__Kaynak Metin__
::::::::::

Yargıtay Kararı Ceza Genel Kurulu 2013/635 E. 2014/111 K. 04.03.2014 T.

YARGITAY KARARI
DAİRE : Ceza Genel Kurulu
ESAS NO : 2013/635
KARAR NO : 2014/111
KARAR TARİHİ : 04.03.2014

Kararı Veren
Yargıtay Dairesi : 4. Ceza Dairesi
Mahkemesi :Asliye Ceza
Günü : 24.12.2009
Sayısı : 1420-1751

İmar kirliliğine neden olmak suçundan sanığın 5237 sayılı TCK’nun 184/1, 62 ve 53. maddeleri uyarınca 2 yıl 1 ay hapis cezasıyla cezalandırılmasına ve hak yoksunluğuna ilişkin, Bursa 13. Asliye Ceza Mahkemesince verilen 24.12.209 gün ve 1420-1751 sayılı hükmün sanık tarafından temyiz edilmesi üzerine dosyayı inceleyen Yargıtay 4. Ceza Dairesince 20.11.2012 gün ve 16852-26193 sayı ile onanmasına karar verilmiştir.
Yargıtay Cumhuriyet Başsavcılığı ise 04.02.2013 gün ve 150522 sayı ile;
“Sanık suç tarihinde altmışbeş yaşından büyüktür, sabıkası bulunmamaktadır. İki yıl bir ay hapis cezası ile cezalandırılmış, ertelenip ertelenmeyeceği tartışılmamıştır. Son oturum pişman olduğunu, takdirin mahkemeye ait olduğunu belirtmiştir. TCK’nun 51/1. maddesinin uygulanıp uygulanmayacağının suç tarihindeki yaşı ve ceza miktarına göre yerel mahkemece tartışılması için hükmün bozulması gerekir” görüşüyle itiraz kanun yoluna müracaat ederek, Özel Daire onama kararının kaldırılmasına ve yerel mahkeme hükmünün bozulmasına karar verilmesi isteminde bulunmuştur.

::::::::::

__Toplanan Veriler__
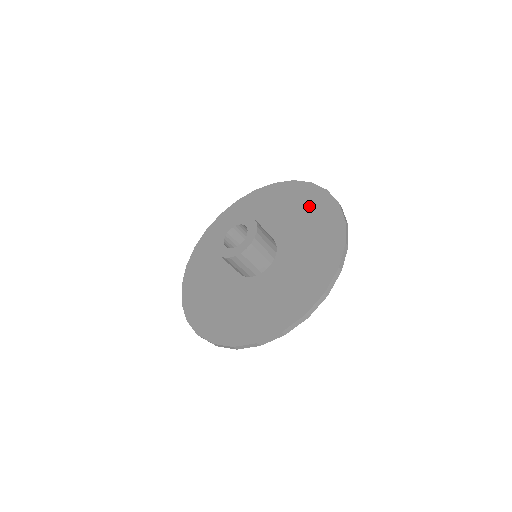
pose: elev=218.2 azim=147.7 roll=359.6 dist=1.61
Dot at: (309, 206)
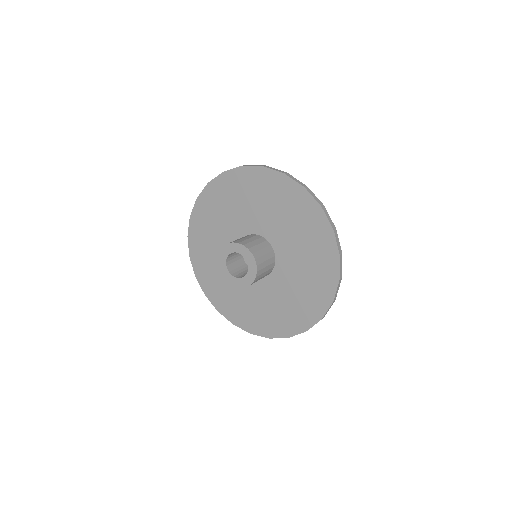
Dot at: (317, 255)
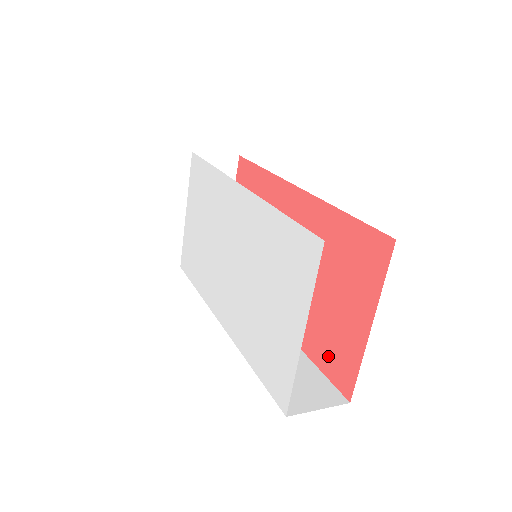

::::::::::

__Kısa Problem A__
Kaynak metnin "YARGITAY KARARI" ifadesinden "onanmasına karar verilmiştir." ifadesine kadar uzanan kısmını hiçbir değişiklik yapmadan yeniden yazın.
__Kısa Problem B__
Kaynak metne göre, Özel Daire kararına karşı itiraz kanun yoluna hangi makam başvurmuştur?
Yalnızca kaynak metinden yararlanın.

__Yazılı Yanıt A__
YARGITAY KARARI
DAİRE : Ceza Genel Kurulu
ESAS NO : 2013/635
KARAR NO : 2014/111
KARAR TARİHİ : 04.03.2014

Kararı Veren
Yargıtay Dairesi : 4. Ceza Dairesi
Mahkemesi :Asliye Ceza
Günü : 24.12.2009
Sayısı : 1420-1751

İmar kirliliğine neden olmak suçundan sanığın 5237 sayılı TCK’nun 184/1, 62 ve 53. maddeleri uyarınca 2 yıl 1 ay hapis cezasıyla cezalandırılmasına ve hak yoksunluğuna ilişkin, Bursa 13. Asliye Ceza Mahkemesince verilen 24.12.209 gün ve 1420-1751 sayılı hükmün sanık tarafından temyiz edilmesi üzerine dosyayı inceleyen Yargıtay 4. Ceza Dairesince 20.11.2012 gün ve 16852-26193 sayı ile onanmasına karar verilmiştir.

__Yazılı Yanıt B__
Yargıtay Cumhuriyet Başsavcılığı